/---

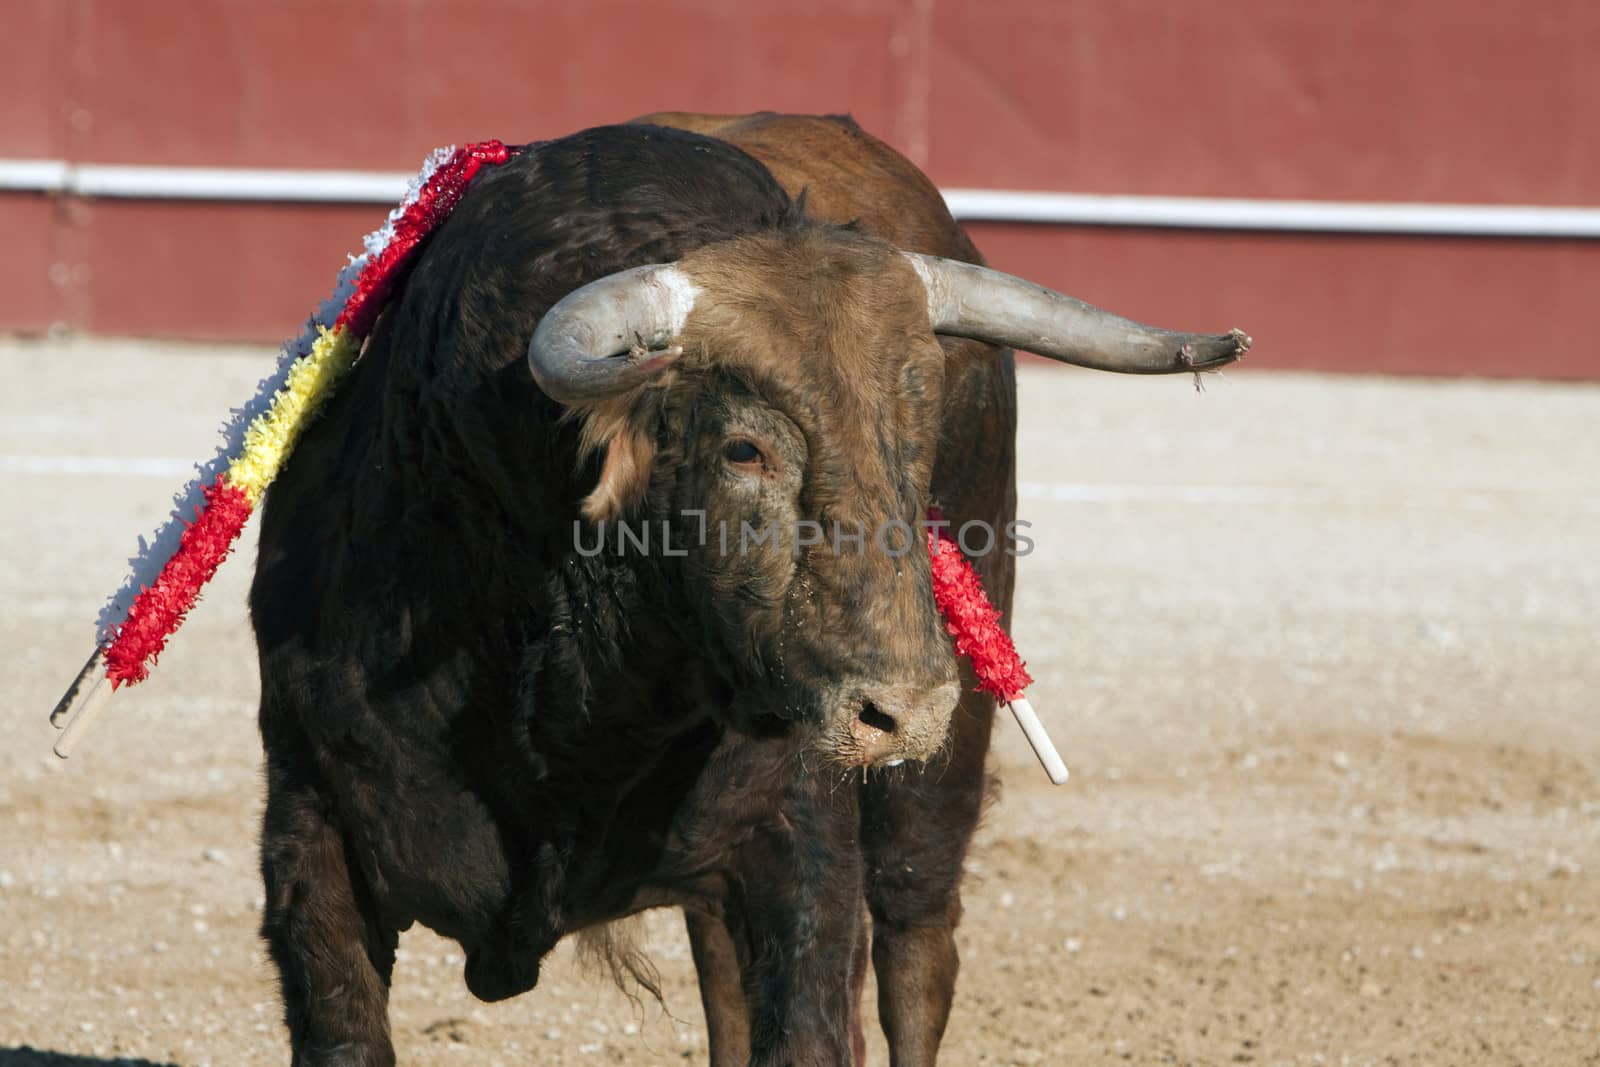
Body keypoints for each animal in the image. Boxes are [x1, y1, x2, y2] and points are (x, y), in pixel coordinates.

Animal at [252, 112, 1248, 1062]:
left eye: (919, 428)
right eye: (743, 448)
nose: (903, 711)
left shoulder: (797, 842)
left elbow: (812, 1022)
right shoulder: (311, 823)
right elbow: (344, 1030)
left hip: (937, 780)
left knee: (915, 949)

\---

Would you copy every line from the listing above that has the string "right" in it?

right eye: (743, 448)
right shoulder: (311, 823)
right elbow: (344, 1030)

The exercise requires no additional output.